".. ...almost a rubbing of my being"

i always used color. i drew with crayons and had lots of coloring books and notebooks filled with drawings. i loved rocks, walking in the woods and in the mud. i took lots of photos to document the people and spaces around me. this is still what i love to do but crayons turned to oil and watercolor, and mud into clay.
i grew up in elmhurst, illinois with a siamese cat named tuptim, mom, dad, brother erin and a basset hound, bicen. each summer my family drove to pennsylvania and maine where my parents grew up. i love maine and go back as often as i my wallet allows. my favorite movie was the cartoon robin hood and i’d whistle the theme from the walt disney version every morning. i didn’t like greens and one of my favorite foods was salmon loaf. i loved milk. i listened to the jackson 5, the monkeys, elvis, and disco on the radio. i loved science, art and theatre. my dad was a minister, writer and singer. he still has an amazingly, shockingly powerful and lovely voice with an irish brogue. my mom is a psychologist, an amazing sculptor, and has a strong and beautiful way of sharing her knowledge and openness with people. my family is witty, deep, brash, loving, sensitive and creative.
school: i won a contest in first grade for a drawing a picture of the boston tea party that i still have somewhere. i was taught by wonderful teachers at york high school: nester, laliberte, kamka, and randall in the humanities and art. i also discovered the hairy who and they changed how i thought about art and myself. i ended up at illinois state university where i met a gaggle of great people (zimmerman) and loved their museum and exhibitions and also studied english literature, but it was not a great fit for me at that time. i transferred to the university of illinois in champaign-urbana. i was in the painting department and had great teachers/professional artists that opened my eyes to new artists, new ways of thinking, great work and challenges: kendrick, kursel, bodnar, krepp and van laar. i met a great friend and painter in kowalski who made everything more interesting. i spent my last semester in wolverhampton, england, and took a trip to diani beach, kenya. that semester provided me with a grand perspective about the world we live in; our privileges, our beauty, our poverty and perceptions.
i floundered for a couple of years after receiving my bfa from u of i. i worked as a secretary at an engineering firm, installed phones at a va hospital, set and cleaned up weddings at my dad’s church, and kept a studio above a real estate office. i had a hard time finding myself and my way in the world. while looking for a present for my mom in a bookstore i found a book i thought she would love called what is art for? by shaun mcniff. she ended up giving it to me and it changed my perspective about how and why i wanted to make art as well as how i thought art could be taught. i applied and got into the rigorous and intense art therapy program at the school of the art institute of chicago. i had wonderfully fascinating teachers: seiden, ramsayer, vick, canby, semekowski, fish. i also met two very dear, smart and creative friends: blustein (now Jacobson) and maves. my internship was very strenuous and after writing my thesis and receiving my degree, i did some art therapy consulting and taught young children.

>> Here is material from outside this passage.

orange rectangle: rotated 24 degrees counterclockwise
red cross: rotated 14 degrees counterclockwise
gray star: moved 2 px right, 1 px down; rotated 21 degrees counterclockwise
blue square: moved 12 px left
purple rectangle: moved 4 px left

i got a studio in pilsen and started painting again. i eventually wound up at a marvelous facility for early childhood learning at the university of illinois in chicago. i moved my studio to the byron street studios in ravenswood. at this time i met amazing people and artists: keller, weaver-rivera, leuck-feldhaus, daniel, gin, stanuga, callahan, geiman, frieders, zoghlin, johnson, taylor and and and… i began showing my work more and developing a client base. i began to work in ceramics again due to a friend's encouragement: leuck-feldhaus, and began creating ceramic paintings at lill street with peterson as instructor and then, friend. i was introduced to interesting and wonderful artists there: williams, schwalbe-bouzide, kanovitz. i have great clients and friends that encourage and support me: mondschein, miller, clark, schnell, argiris, hansard, cameron, bentz, theobald, manning, fineberg, rathbun, phippen, hancock, j and x, larson, szyjka, bandit, and kursel. i began taking commissions and now have work all over the world.

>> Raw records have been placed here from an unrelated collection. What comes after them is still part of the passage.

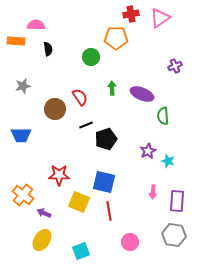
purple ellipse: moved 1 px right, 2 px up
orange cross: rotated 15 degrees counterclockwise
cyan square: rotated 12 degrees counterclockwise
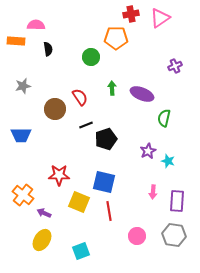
green semicircle: moved 1 px right, 2 px down; rotated 18 degrees clockwise
pink circle: moved 7 px right, 6 px up
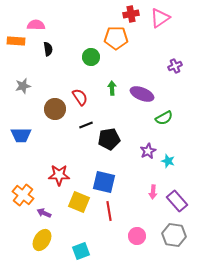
green semicircle: rotated 132 degrees counterclockwise
black pentagon: moved 3 px right; rotated 10 degrees clockwise
purple rectangle: rotated 45 degrees counterclockwise
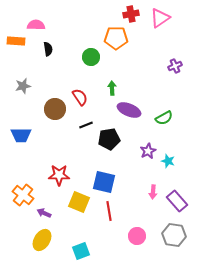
purple ellipse: moved 13 px left, 16 px down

i developed a good balance of life, work and art and came to the belief that the act of creating in whatever form it takes is a healthy and positive expression of the self. i get great joy from teaching, looking at art, being with friends and family and being outside. i have moved to the country in wisconsin after living in chicago for 14 years. i got a job teaching children at an amazing place: the john michael kohler arts center. i live in a farmhouse with my fiancé and our four cats. i joined a collective in chicago called margin gallery and i love the people and artists involved. i know that good people, teachers and friends are vital. i read a lot, talk a lot, take a sketchbook everywhere, take a lot of pictures, and create spaces and feeling in my art work through color and texture, line and writings. i always listen to music when i paint. i paint what comes to me for the day. it is an intuitive act of abstract creation expressed and influenced by interactions, cognitions and feelings, the weather: contemplations of my self and world. my works are multilayered and change several times before finished. for me, it is a tapping of the unconscious material and is expressed through manipulation of color, texture, writing and space. all of this, everything, is filtered in, steeped, and realized in paint and clay.